What is expected: Keep each entry exactly as written when you repeat it, and skip the images.

Dataset records:
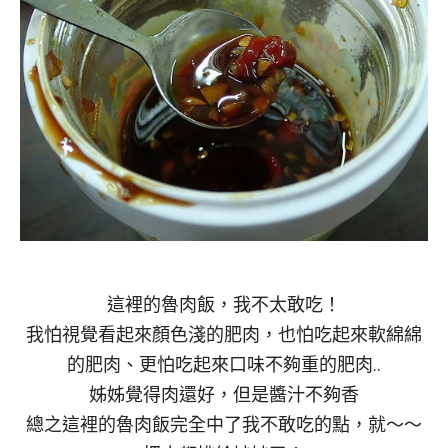
這裡的魯肉飯，我不太敢吃！
我怕視覺看起來顏色淺的肥肉，也怕吃起來軟綿綿
的肥肉、更怕吃起來口味不夠重的肥肉..
姊姊覺得肉還好，但是醬汁不夠香
總之這裡的魯肉飯完全中了我不敢吃的點，就～～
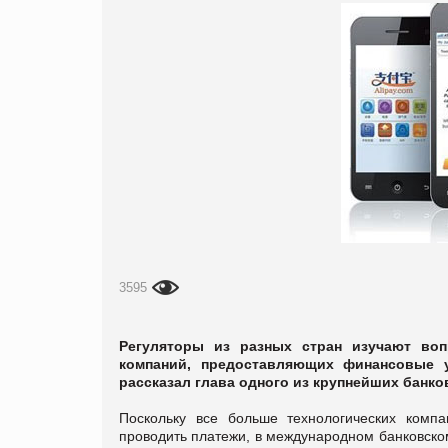
3595
Регуляторы из разных стран изучают воп
компаний, предоставляющих финансовые у
рассказал глава одного из крупнейших банк
Поскольку все больше технологических комп
проводить платежи, в международном банковско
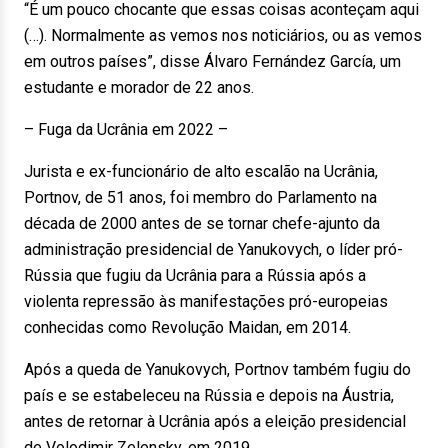
“É um pouco chocante que essas coisas aconteçam aqui
(…). Normalmente as vemos nos noticiários, ou as vemos
em outros países”, disse Álvaro Fernández García, um
estudante e morador de 22 anos.
– Fuga da Ucrânia em 2022 –
Jurista e ex-funcionário de alto escalão na Ucrânia,
Portnov, de 51 anos, foi membro do Parlamento na
década de 2000 antes de se tornar chefe-ajunto da
administração presidencial de Yanukovych, o líder pró-
Rússia que fugiu da Ucrânia para a Rússia após a
violenta repressão às manifestações pró-europeias
conhecidas como Revolução Maidan, em 2014.
Após a queda de Yanukovych, Portnov também fugiu do
país e se estabeleceu na Rússia e depois na Áustria,
antes de retornar à Ucrânia após a eleição presidencial
de Volodimir Zelensky, em 2019.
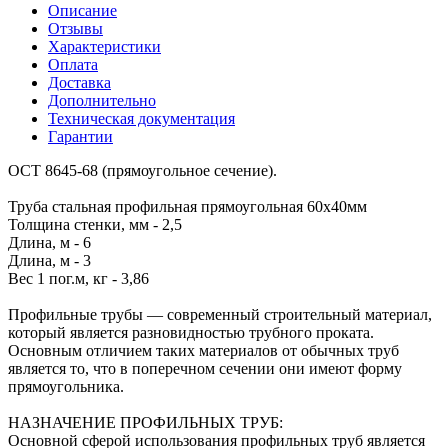
Описание
Отзывы
Характеристики
Оплата
Доставка
Дополнительно
Техническая документация
Гарантии
ОСТ 8645-68 (прямоугольное сечение).
Труба стальная профильная прямоугольная 60х40мм
Толщина стенки, мм - 2,5
Длина, м - 6
Длина, м - 3
Вес 1 пог.м, кг - 3,86
Профильные трубы — современный строительный материал,
который является разновидностью трубного проката.
Основным отличием таких материалов от обычных труб
является то, что в поперечном сечении они имеют форму
прямоугольника.
НАЗНАЧЕНИЕ ПРОФИЛЬНЫХ ТРУБ:
Основной сферой использования профильных труб является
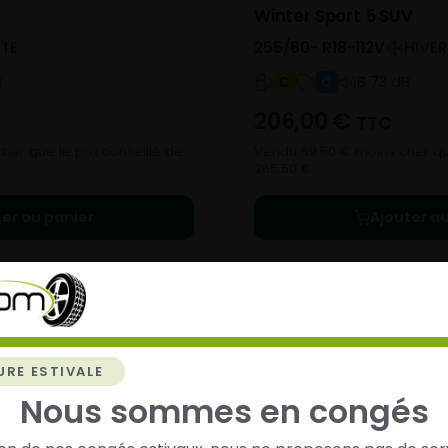
0
Winter Sport 5 SUV
ETE
255/60- R18-112V
HIVER
B
B 73 dB
C
C
206,00
€
TTC
her que le prix conseillé de
Vendu 59,50 € moins cher que
265,50 €.
ter au panier
Ajouter au
URE ESTIVALE
Nous sommes en congés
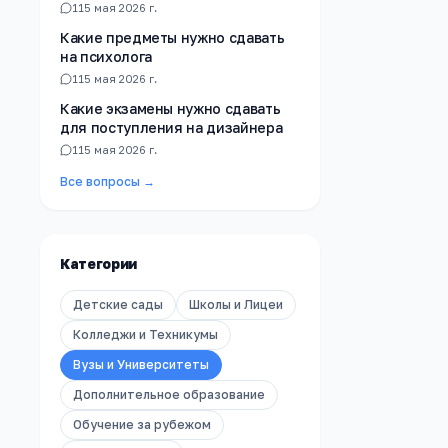
1
15 мая 2026 г.
Какие предметы нужно сдавать
на психолога
1
15 мая 2026 г.
Какие экзамены нужно сдавать
для поступления на дизайнера
1
15 мая 2026 г.
Все вопросы →
Категории
Детские сады
Школы и Лицеи
Колледжи и Техникумы
Вузы и Университеты
Дополнительное образование
Обучение за рубежом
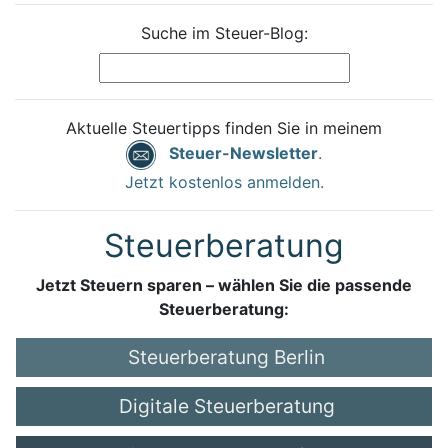
Suche im Steuer-Blog:
Aktuelle Steuertipps finden Sie in meinem
Steuer-Newsletter
.
Jetzt kostenlos anmelden.
Steuerberatung
Jetzt Steuern sparen – wählen Sie die passende
Steuerberatung:
Steuerberatung Berlin
Digitale Steuerberatung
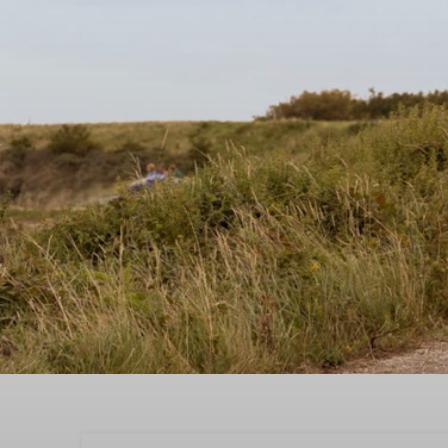
Einen wunderbaren So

Reply:
這裡的魯肉飯，我不太敢吃！
我怕視覺看起來顏色淺的肥肉，也怕吃起來軟綿綿
的肥肉、更怕吃起來口味不夠重的肥肉..
姊姊覺得肉還好，但是醬汁不夠香
總之這裡的魯肉飯完全中了我不敢吃的點，就～～
3595
Регуляторы из разных стран изучают воп
компаний, предоставляющих финансовые у
рассказал глава одного из крупнейших банк
Поскольку все больше технологических комп
проводить платежи, в международном банковско
“É um pouco chocante que essas coisas aconteçam aqui
(…). Normalmente as vemos nos noticiários, ou as vemos
em outros países”, disse Álvaro Fernández García, um
estudante e morador de 22 anos.
– Fuga da Ucrânia em 2022 –
Jurista e ex-funcionário de alto escalão na Ucrânia,
Portnov, de 51 anos, foi membro do Parlamento na
década de 2000 antes de se tornar chefe-ajunto da
administração presidencial de Yanukovych, o líder pró-
Rússia que fugiu da Ucrânia para a Rússia após a
violenta repressão às manifestações pró-europeias
conhecidas como Revolução Maidan, em 2014.
Após a queda de Yanukovych, Portnov também fugiu do
país e se estabeleceu na Rússia e depois na Áustria,
antes de retornar à Ucrânia após a eleição presidencial
de Volodimir Zelensky, em 2019.
Описание
Отзывы
Характеристики
Оплата
Доставка
Дополнительно
Техническая документация
Гарантии
ОСТ 8645-68 (прямоугольное сечение).
Труба стальная профильная прямоугольная 60х40мм
Толщина стенки, мм - 2,5
Длина, м - 6
Длина, м - 3
Вес 1 пог.м, кг - 3,86
Профильные трубы — современный строительный материал,
который является разновидностью трубного проката.
Основным отличием таких материалов от обычных труб
является то, что в поперечном сечении они имеют форму
прямоугольника.
НАЗНАЧЕНИЕ ПРОФИЛЬНЫХ ТРУБ:
Основной сферой использования профильных труб является
0
Winter Sport 5 SUV
ETE
255/60- R18-112V
HIVER
B
B 73 dB
C
C
206,00
€
TTC
her que le prix conseillé de
Vendu 59,50 € moins cher que
265,50 €.
ter au panier
Ajouter au
URE ESTIVALE
Nous sommes en congés
1
15 мая 2026 г.
Какие предметы нужно сдавать
на психолога
1
15 мая 2026 г.
Какие экзамены нужно сдавать
для поступления на дизайнера
1
15 мая 2026 г.
Все вопросы →
Категории
Детские сады
Школы и Лицеи
Колледжи и Техникумы
Вузы и Университеты
Дополнительное образование
Обучение за рубежом
Suche im Steuer-Blog:
Aktuelle Steuertipps finden Sie in meinem
Steuer-Newsletter
.
Jetzt kostenlos anmelden.
Steuerberatung
Jetzt Steuern sparen – wählen Sie die passende
Steuerberatung:
Steuerberatung Berlin
Digitale Steuerberatung
Einen wunderbaren So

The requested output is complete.